For the longer run the CPUC needs to evaluate other mechanisms to incentivize utilities to contract for DERs for grid services. An advisory committee set up to oversee the pilot projects asked SCE to analyze how alternative incentive structures would allocate costs and benefits differently than the 4% of contract value incentive used in the pilot project. The advisory group recommended three alternative approaches for analysis: 1) a 4% incentive based on the cost estimate of the conventional solution, 2) sharing the savings between utilities and ratepayers amd 3) ratebasing an upfront payment to the DER vendor. The analysis SCE submitted in the public version of its report to the Commission is highly redacted. However, it can be seen that each of the alternative incentives would yield more earnings for the distribution utility than they will earn in the pilot project.

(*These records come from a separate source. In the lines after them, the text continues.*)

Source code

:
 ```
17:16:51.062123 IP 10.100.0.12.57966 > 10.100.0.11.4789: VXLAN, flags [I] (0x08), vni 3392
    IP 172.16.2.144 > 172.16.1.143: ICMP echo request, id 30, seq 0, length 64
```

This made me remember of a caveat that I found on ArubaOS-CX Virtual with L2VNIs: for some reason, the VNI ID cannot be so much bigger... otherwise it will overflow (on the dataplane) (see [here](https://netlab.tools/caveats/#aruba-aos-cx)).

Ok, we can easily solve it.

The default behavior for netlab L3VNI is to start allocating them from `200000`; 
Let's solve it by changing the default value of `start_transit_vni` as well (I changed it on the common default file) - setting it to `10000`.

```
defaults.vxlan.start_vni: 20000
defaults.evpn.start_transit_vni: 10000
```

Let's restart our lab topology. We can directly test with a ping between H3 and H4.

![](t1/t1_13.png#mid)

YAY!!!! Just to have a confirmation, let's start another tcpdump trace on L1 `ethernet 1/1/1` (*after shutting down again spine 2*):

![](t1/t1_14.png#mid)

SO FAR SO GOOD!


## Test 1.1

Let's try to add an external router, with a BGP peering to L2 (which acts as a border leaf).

The two projects that SCE identified for the pilot were one near Palm Springs in the Mojave desert and another near Thousand Oaks along the coast, north of Los Angeles. Both of the communities are experiencing growth in housing and new businesses.
Serving the projected load growth around Palm Springs would conventionally require a new transformer and distribution circuit to avoid an overload at a local substation. Such utility upgrades would cost approximately $4.6 million to implement in order to reliably serve about 8,800 residential and business customers with a peak demand of 28 megawatts. The substation in 2020 was forecasted to be overloaded between 3 pm and 6 pm on the hottest summer days. By 2026 the overload was forecast to reach 2.5 MW without an upgrade.
At the Thousand Oaks site in Ventura County the overload would impact three 16kV circuits coming out of a distribution substation. The conventional solution would be to add a fourth circuit and redistribute the load. Installing a new 16 kV circuit was estimated to cost about $5.4 million. The four circuits would serve some 8,700 residential, business and agricultural customers. However, if the load on the existing circuits could be reduced at critical times the construction of the fourth circuit could be deferred.
SCE conducted a two-step solicitation process to identify the most suitable DER solutions to address these distribution problems. SCE received 161 responsive offers. The majority, 122, were for in front of the meter battery energy storage. Another 35 were for demand response measures, two were for energy efficiency and two were for combined DG/storage systems. SCE short-listed a number of projects which led to the negotiation of the selected offer.
SCE selected esVolta LP to provide four batteries, one located at the Palm Spring site and one each for the three distribution circuits at the Thousand Oaks site. The batteries vary in size from 1.5 MW to 3 MW. These projects are the first in a sizeable future market for DERs.
The CPUC has created an annual distribution resource planning process where each of the utilities is required to identify opportunities for cost-effective DER projects and then procure solutions through competitive solicitations or tariffs.
As the cost of solar, batteries, fuel cells and other clean energy technologies decline and the automation of demand response and load shifting technologies advance there will be increasing opportunities to use DER solutions instead of upgrading conventional infrastructure. However, In order to enable the transition to a more consumer-centric and resilient electric system the CPUC will need to streamline the DER procurement process used by utilities and adopt a cost recovery mechanism that makes utilities indifferent to choosing the least cost distribution system solutions to overcome grid constraints.